▶ **What is being asked**:
In the passage about Val Vallis, who co-edited 'The Queensland Centenary Anthology' with him?
Source passage Block Start
Somehow for me that house became synonymous with Val, although he was never present when I stayed there. His warmth and bonhomie, the lyric impulse, laughter, a sense of being among friends: all this was part of the house's aura. I never felt lonely there; I always felt safe, and was quite often inspired to write poetry during my frequent stays.

Val Vallis, by personal example and through his influence as a teacher and anthologist who co-edited (with R.S. Byrnes) 'The Queensland Centenary Anthology' (1959), described by Robyn Sheahan-Bright as 'a landmark text in its documentation of Queensland literature', did much to put Queensland poetry on the map 'when even Australian poetry was struggling for recognition' (Robyn Sheahan-Bright, ed. 'Kookaburra Shells: Port Curtis Literature'. Justified Text Press, 2006, p. 130). Following the advice of W.B. Yeats's painter father, Val wrote of what he knew and loved, thereby inscribing Gladstone on the literary map and setting a precedent for others to follow in writing of regional places.

In 'Songs of the East Coast' Val wrote:

In our town all men are brothers.
No man has marked a little plot of ocean
As his domain and jealously enclosed it;
Each fisherman rules a kingdom without end.

'Drawing in hauls that mocked the night of stars', Val's lyric poems evoke the winds, the sea in all weathers, the bustling life of his hometown harbour and the lives of its fishermen and their families, charting journeys through archipelagoes and across meridians that leave enough space between their lines for the many poems that bear witness to a richly experienced life.

It is indeed fitting that this generous, witty, charismatic, and, to those who knew him personally, unforgettable poet of his time and place should be commemorated in the Arts Queensland Val Vallis Award for Unpublished Poetry.


Note: Many of Val Vallis's poems were republished in 1997, under the title 'Songs of the East Coast' (Central Queensland University Press).
Source passage Block End
Data for analysis Block Start
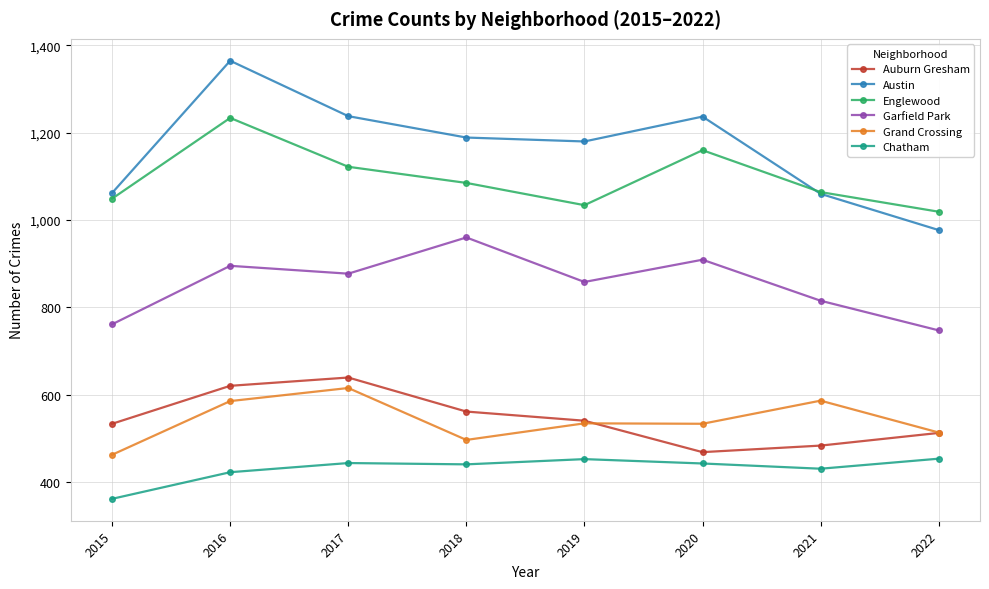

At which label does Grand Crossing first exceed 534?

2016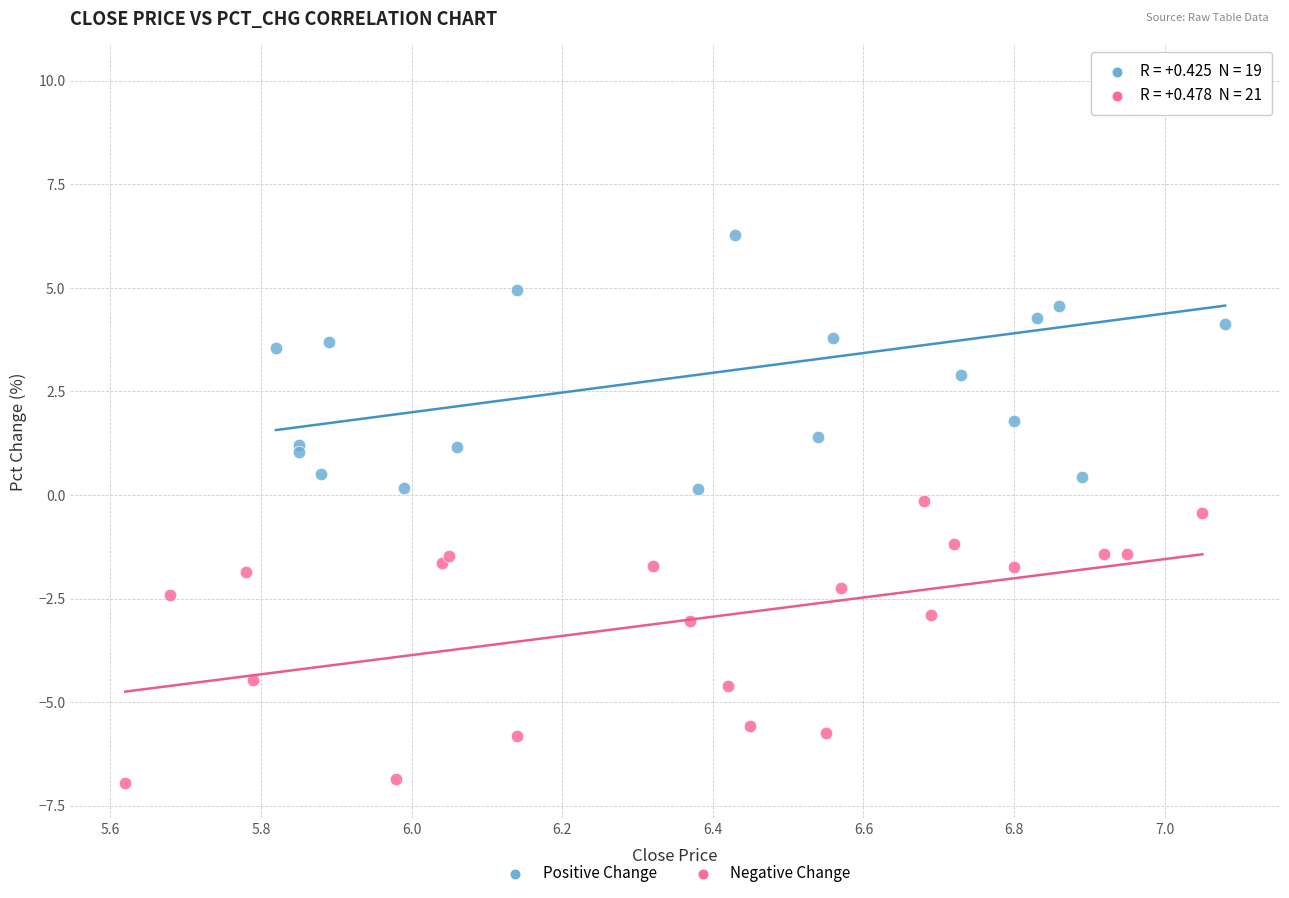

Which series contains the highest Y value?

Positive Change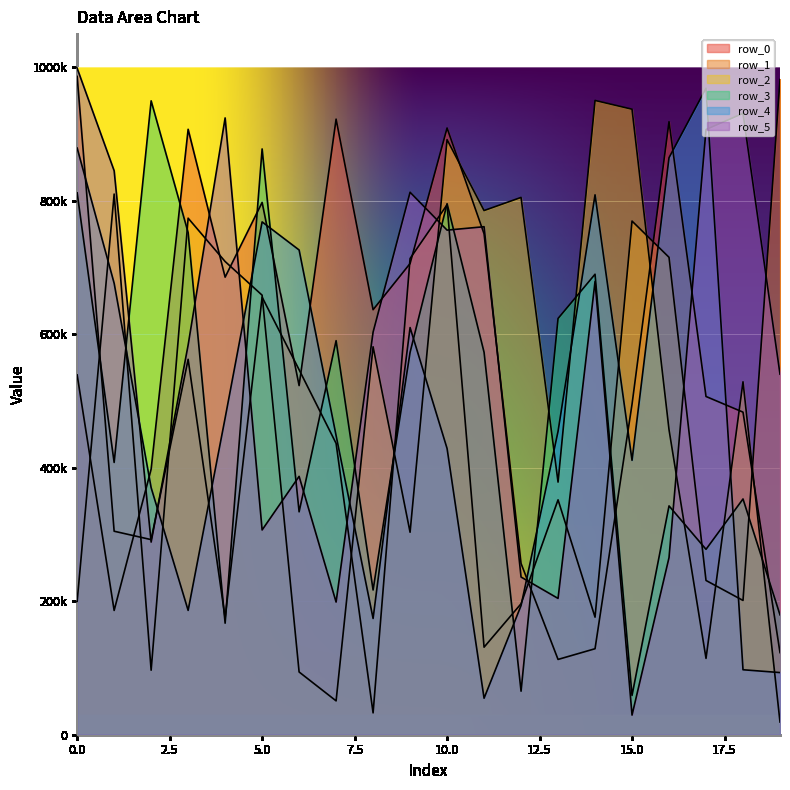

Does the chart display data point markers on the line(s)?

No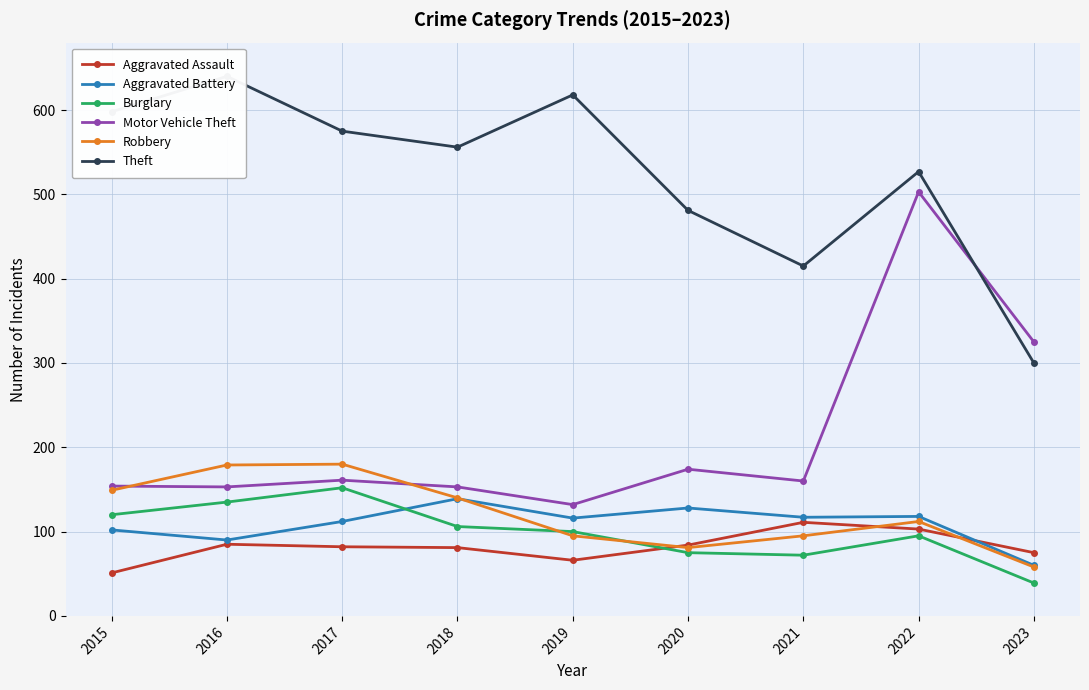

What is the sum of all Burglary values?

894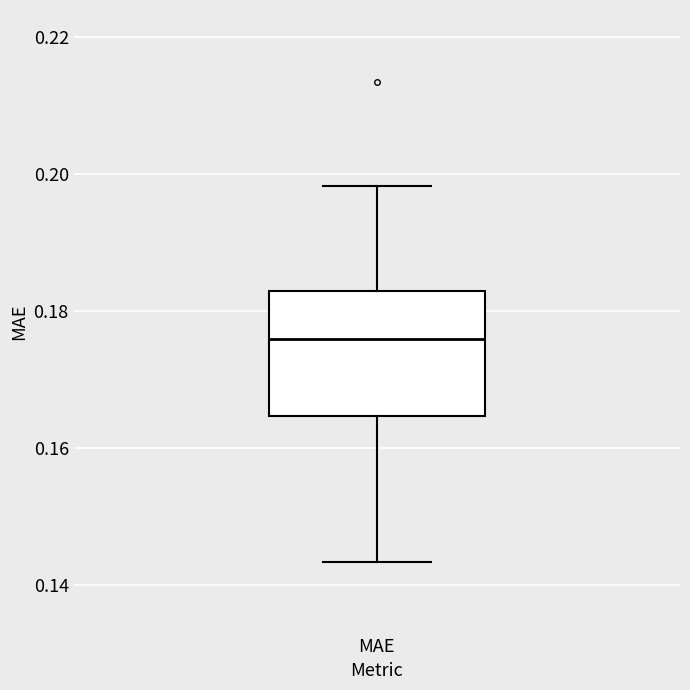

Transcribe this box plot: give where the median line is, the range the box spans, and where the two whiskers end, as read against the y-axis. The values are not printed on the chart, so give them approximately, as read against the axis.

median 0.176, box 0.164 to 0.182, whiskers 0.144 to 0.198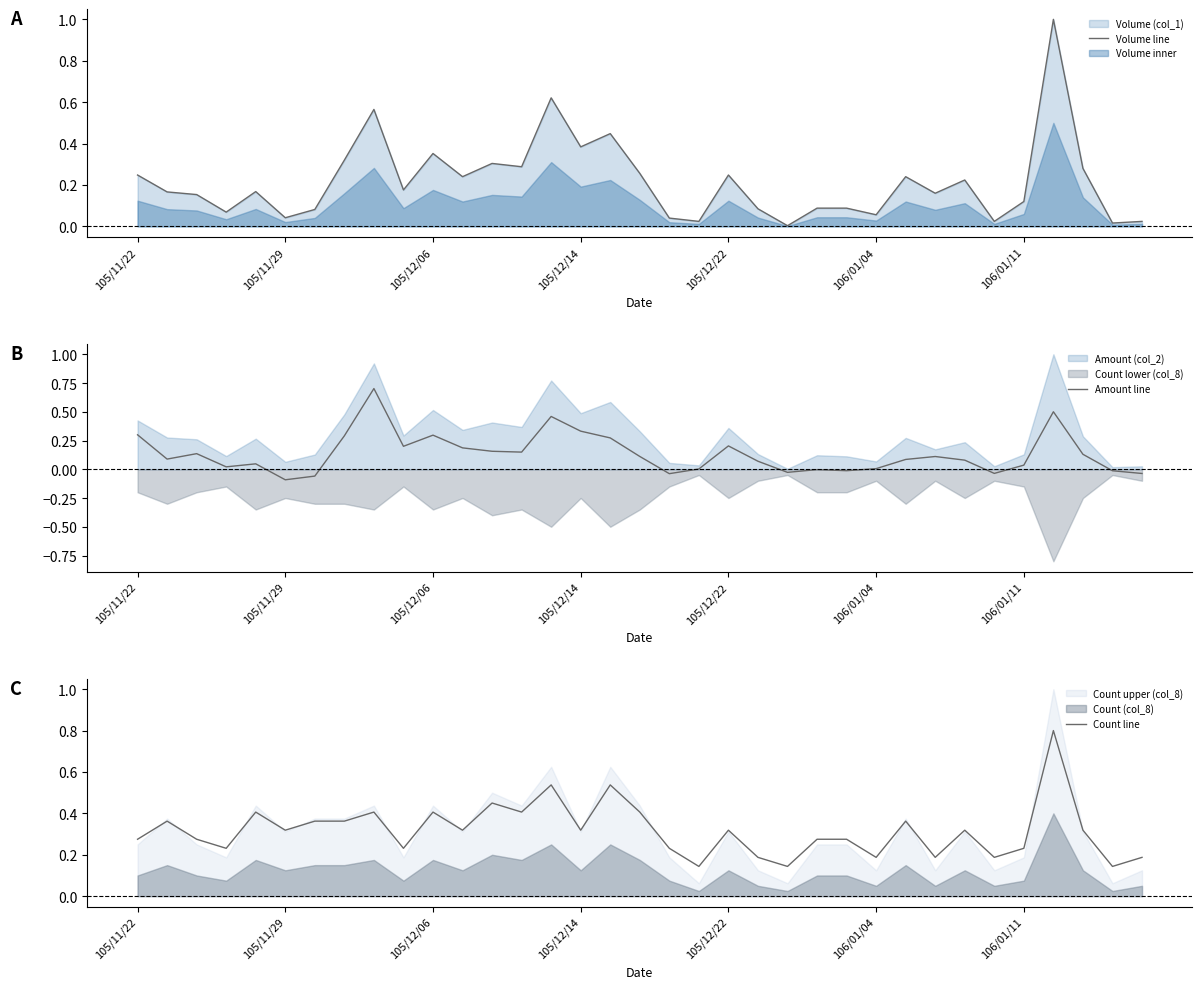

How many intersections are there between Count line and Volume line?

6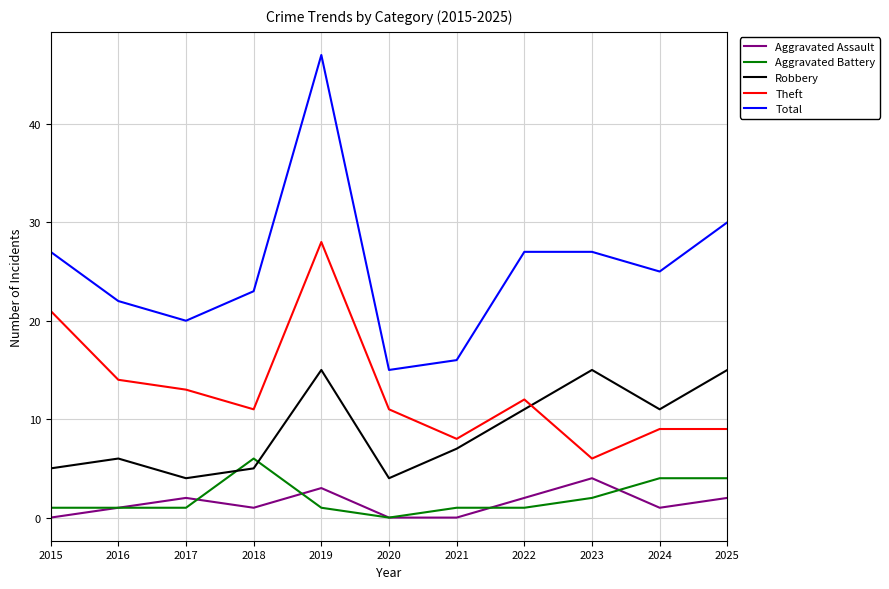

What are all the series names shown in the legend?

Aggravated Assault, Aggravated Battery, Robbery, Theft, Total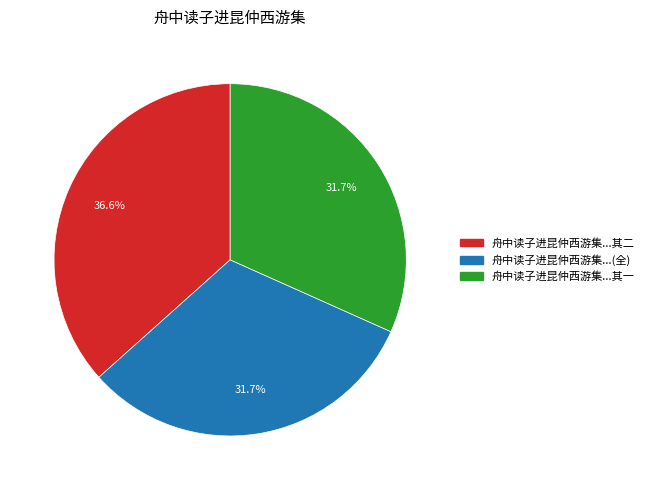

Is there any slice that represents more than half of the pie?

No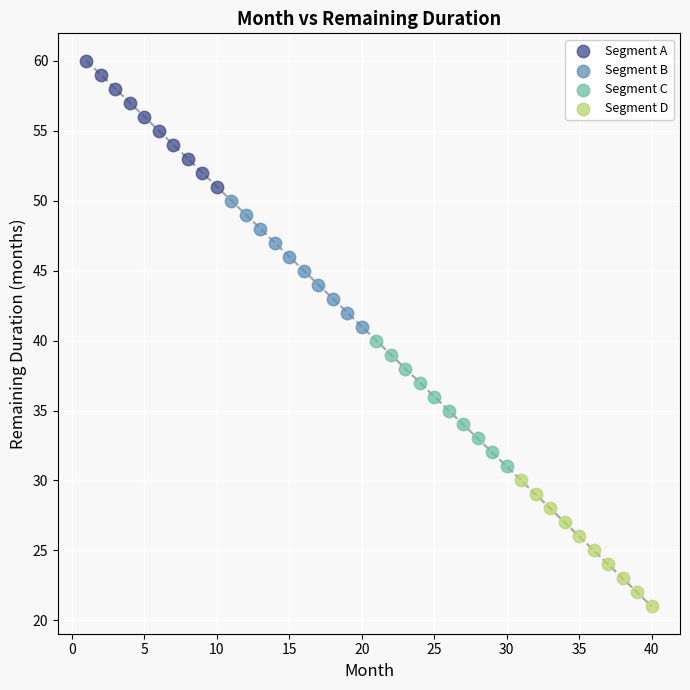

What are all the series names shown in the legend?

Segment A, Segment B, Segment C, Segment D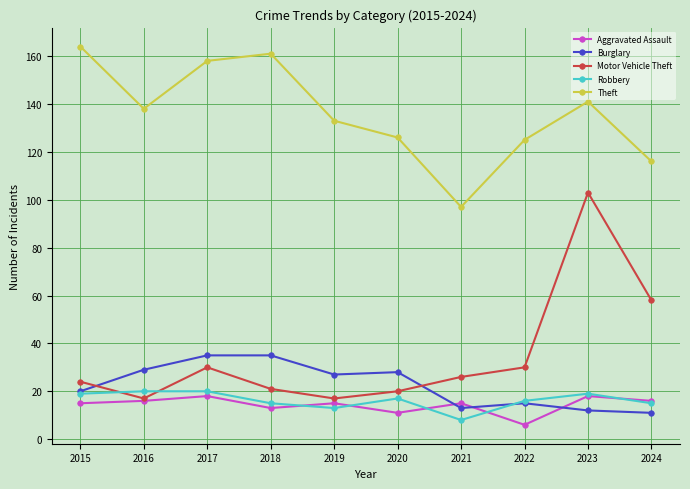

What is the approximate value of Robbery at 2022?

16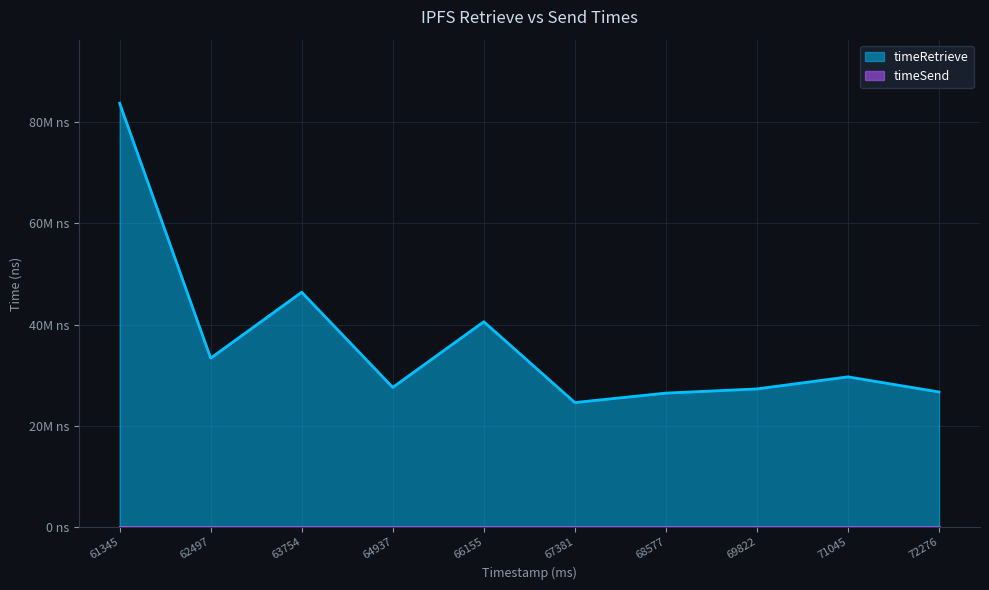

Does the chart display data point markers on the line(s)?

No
Data for analysis Block End
▶ **Solution to this problem**:
R.S. Byrnes